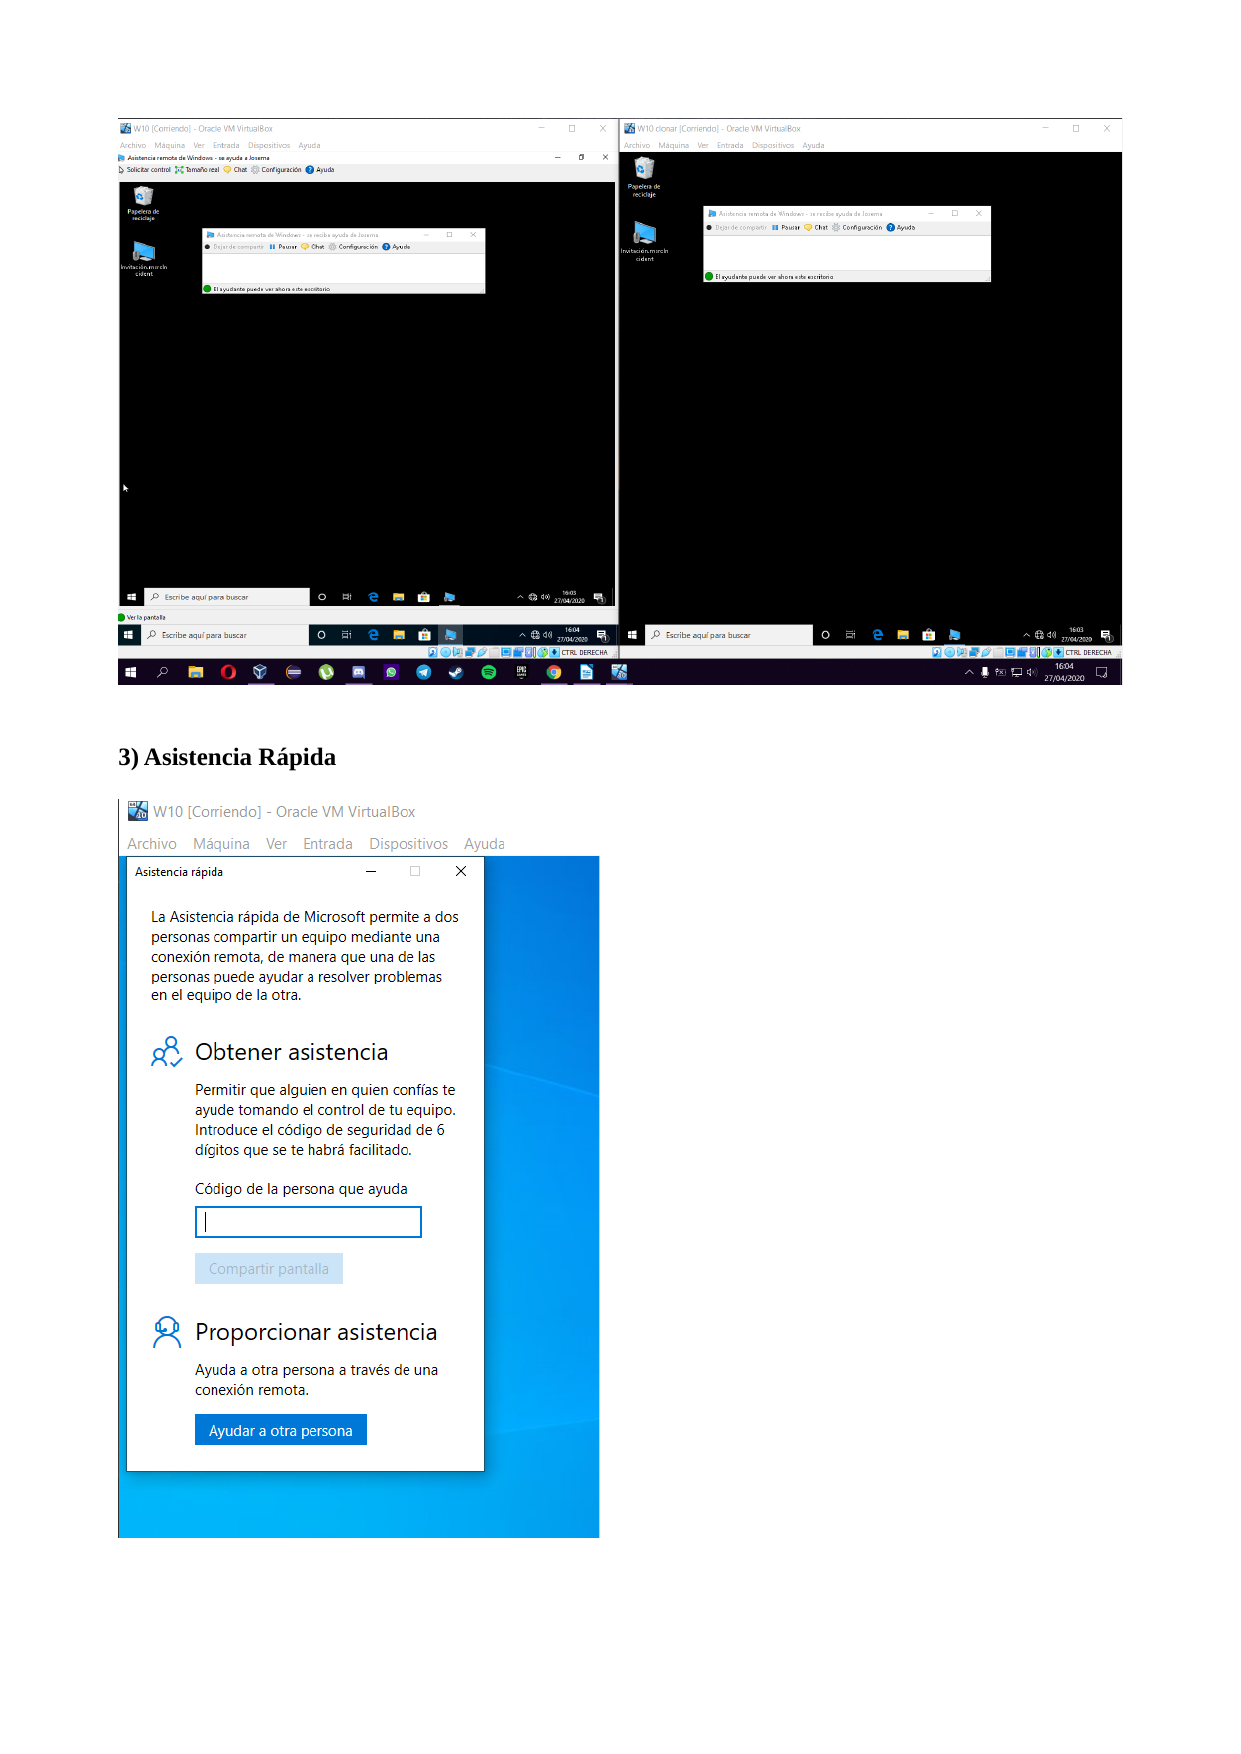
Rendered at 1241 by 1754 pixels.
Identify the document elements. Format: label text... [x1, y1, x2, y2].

picture [118, 799, 600, 1471]
picture [118, 118, 1123, 685]
picture [583, 1433, 600, 1450]
text 3) Asistencia Rápida [118, 742, 1122, 771]
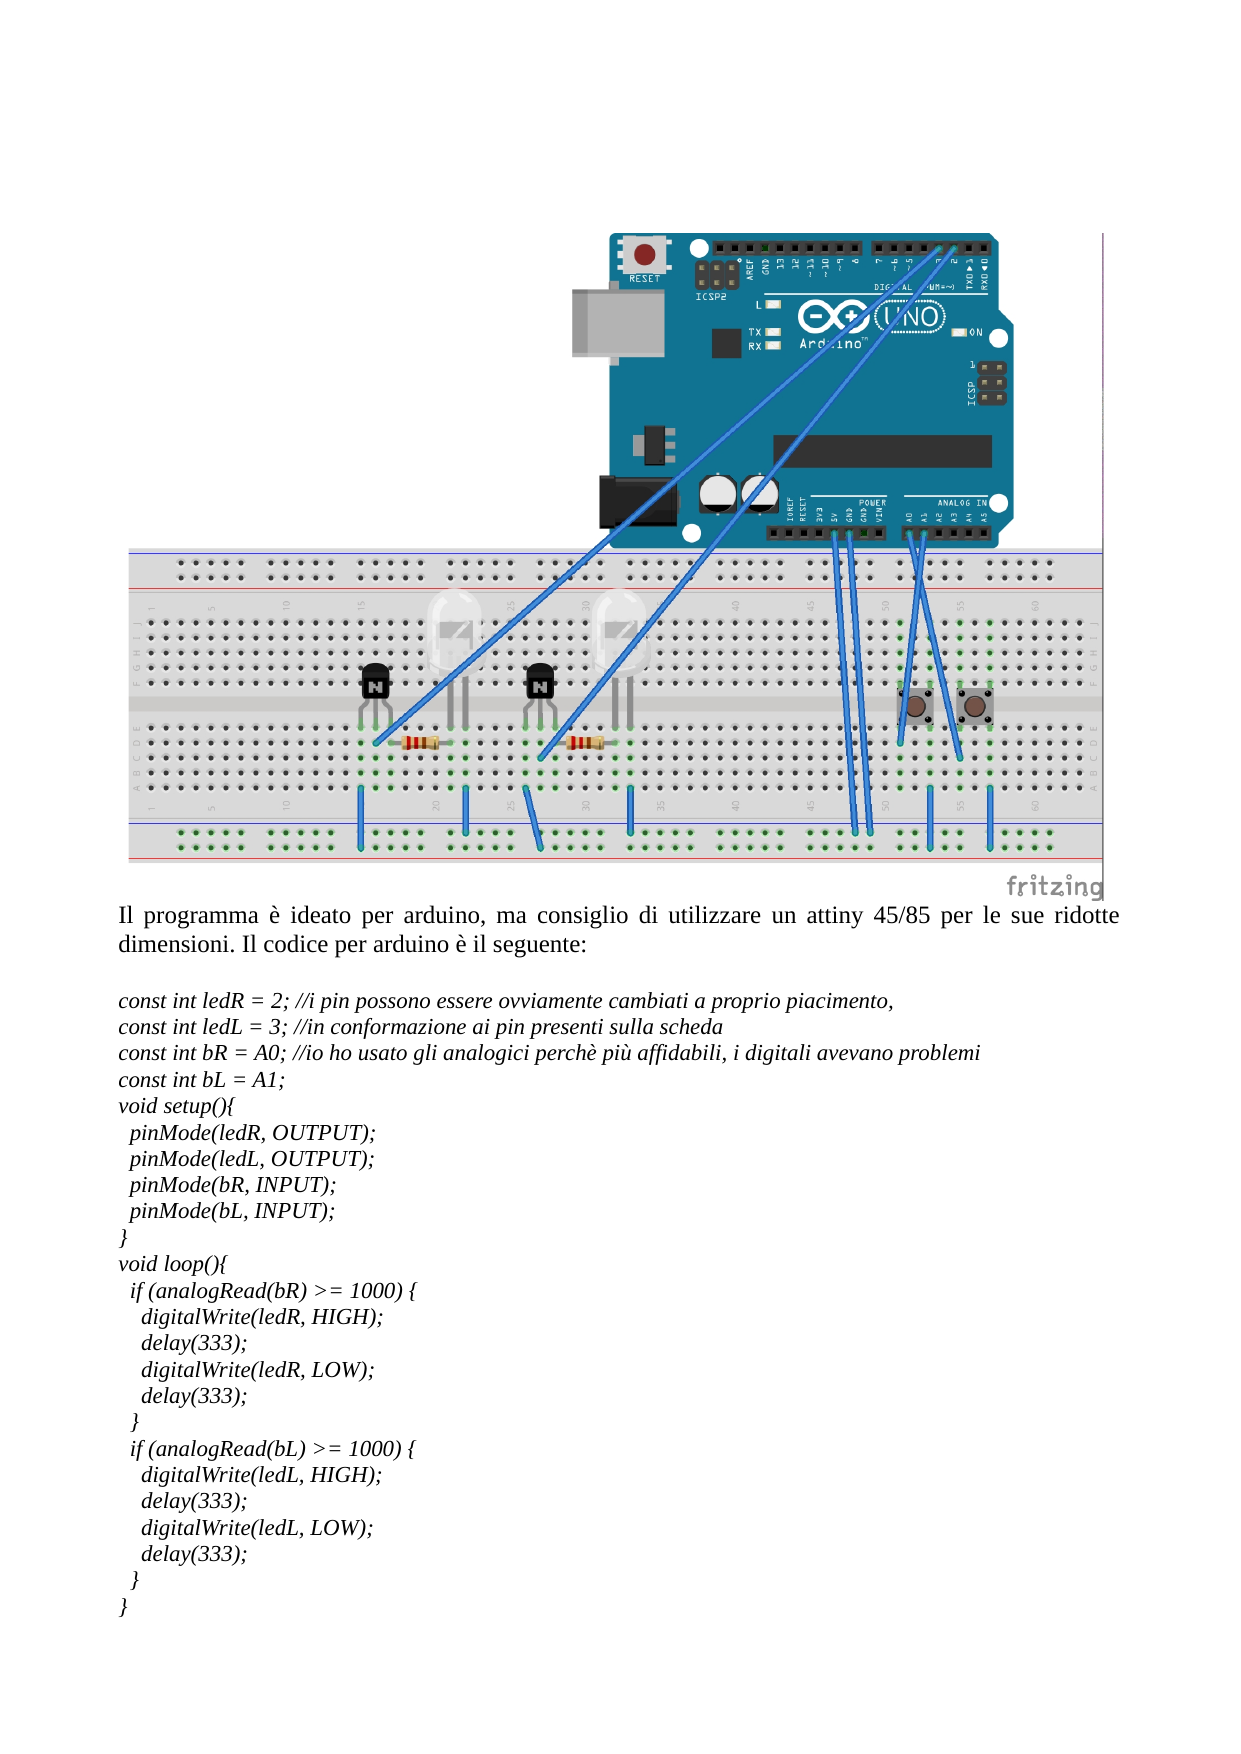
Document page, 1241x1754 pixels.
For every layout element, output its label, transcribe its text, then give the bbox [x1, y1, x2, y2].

text delay(333); [118, 1540, 1122, 1567]
text pinMode(bL, INPUT); [118, 1198, 1122, 1224]
text } [118, 1567, 1122, 1593]
text delay(333); [118, 1487, 1122, 1514]
text pinMode(bR, INPUT); [118, 1171, 1122, 1198]
picture [128, 233, 1104, 901]
text const int ledL = 3; //in conformazione ai pin presenti sulla scheda [118, 1013, 1122, 1039]
text if (analogRead(bL) >= 1000) { [118, 1435, 1122, 1461]
text delay(333); [118, 1329, 1122, 1356]
text void loop(){ [118, 1250, 1122, 1277]
text pinMode(ledR, OUTPUT); [118, 1118, 1122, 1145]
text } [118, 1224, 1122, 1250]
text void setup(){ [118, 1092, 1122, 1118]
text Il programma è ideato per arduino, ma consiglio di utilizzare un attiny 45/85 per le sue ridotte dimensioni. Il codice per arduino è il seguente: [118, 233, 1122, 958]
text } [118, 1408, 1122, 1435]
text const int bL = A1; [118, 1066, 1122, 1092]
text const int bR = A0; //io ho usato gli analogici perchè più affidabili, i digitali avevano problemi [118, 1039, 1122, 1066]
text delay(333); [118, 1382, 1122, 1408]
text const int ledR = 2; //i pin possono essere ovviamente cambiati a proprio piacimento, [118, 987, 1122, 1013]
text digitalWrite(ledL, LOW); [118, 1514, 1122, 1540]
text pinMode(ledL, OUTPUT); [118, 1145, 1122, 1171]
text digitalWrite(ledR, LOW); [118, 1356, 1122, 1382]
text digitalWrite(ledL, HIGH); [118, 1461, 1122, 1487]
text digitalWrite(ledR, HIGH); [118, 1303, 1122, 1329]
text } [118, 1593, 1122, 1619]
text if (analogRead(bR) >= 1000) { [118, 1277, 1122, 1303]
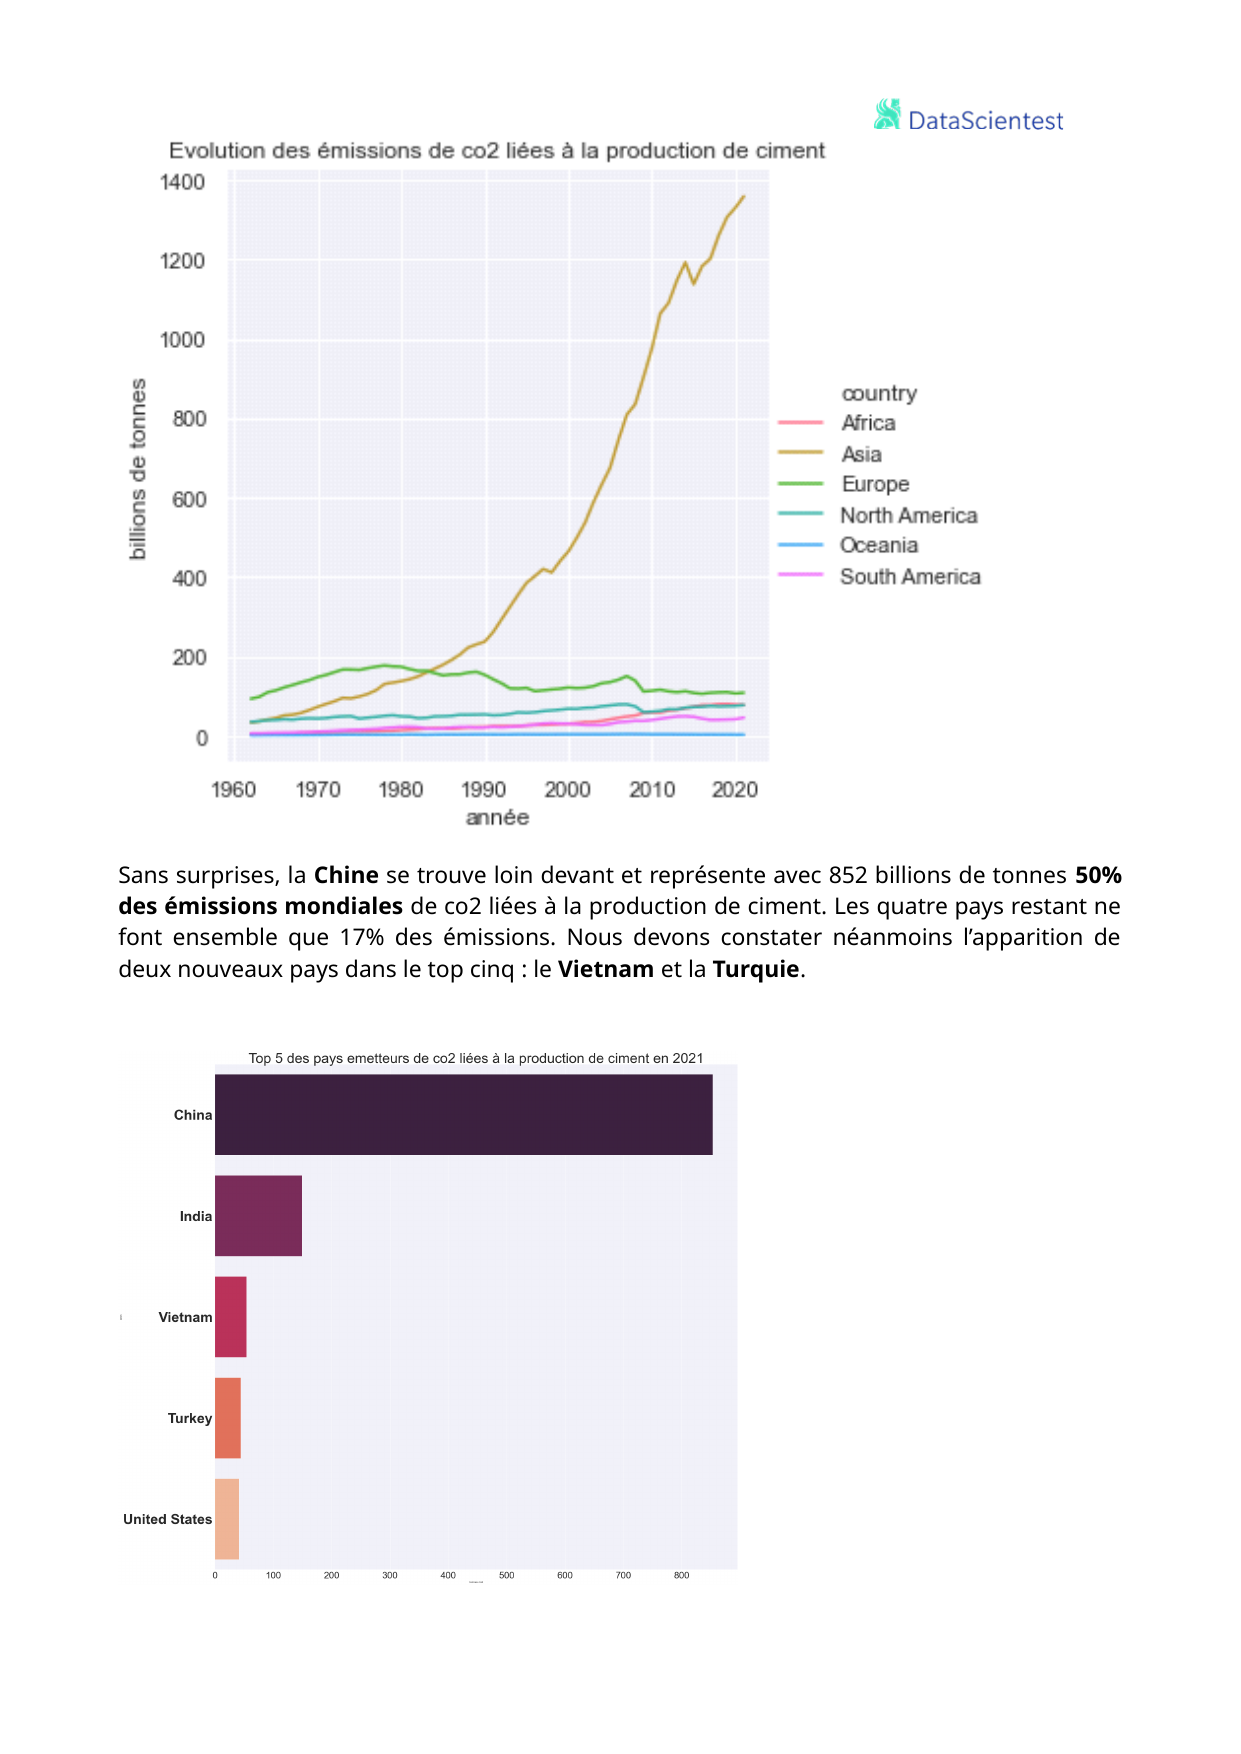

-------

■ **Problem to work on**
Rewrite all the entries with every "pixels" changed to "px" and everything else left as it is. Leave the pictures out of your answer.

■ **Full solution**
Rendered at 1241 by 1754 px.
Identify the document elements. Format: label text... [x1, y1, x2, y2].

picture [118, 799, 600, 1471]
picture [118, 118, 1123, 685]
picture [583, 1433, 600, 1450]
text 3) Asistencia Rápida [118, 742, 1122, 771]
Document page, 1241x1754 px.
For every layout element, output its label, transcribe its text, then give the bbox [x1, y1, x2, y2].

text delay(333); [118, 1540, 1122, 1567]
text pinMode(bL, INPUT); [118, 1198, 1122, 1224]
text } [118, 1567, 1122, 1593]
text delay(333); [118, 1487, 1122, 1514]
text pinMode(bR, INPUT); [118, 1171, 1122, 1198]
picture [128, 233, 1104, 901]
text const int ledL = 3; //in conformazione ai pin presenti sulla scheda [118, 1013, 1122, 1039]
text if (analogRead(bL) >= 1000) { [118, 1435, 1122, 1461]
text delay(333); [118, 1329, 1122, 1356]
text void loop(){ [118, 1250, 1122, 1277]
text pinMode(ledR, OUTPUT); [118, 1118, 1122, 1145]
text } [118, 1224, 1122, 1250]
text void setup(){ [118, 1092, 1122, 1118]
text Il programma è ideato per arduino, ma consiglio di utilizzare un attiny 45/85 per le sue ridotte dimensioni. Il codice per arduino è il seguente: [118, 233, 1122, 958]
text } [118, 1408, 1122, 1435]
text const int bL = A1; [118, 1066, 1122, 1092]
text const int bR = A0; //io ho usato gli analogici perchè più affidabili, i digitali avevano problemi [118, 1039, 1122, 1066]
text delay(333); [118, 1382, 1122, 1408]
text const int ledR = 2; //i pin possono essere ovviamente cambiati a proprio piacimento, [118, 987, 1122, 1013]
text digitalWrite(ledL, LOW); [118, 1514, 1122, 1540]
text pinMode(ledL, OUTPUT); [118, 1145, 1122, 1171]
text digitalWrite(ledR, LOW); [118, 1356, 1122, 1382]
text digitalWrite(ledL, HIGH); [118, 1461, 1122, 1487]
text digitalWrite(ledR, HIGH); [118, 1303, 1122, 1329]
text } [118, 1593, 1122, 1619]
text if (analogRead(bR) >= 1000) { [118, 1277, 1122, 1303]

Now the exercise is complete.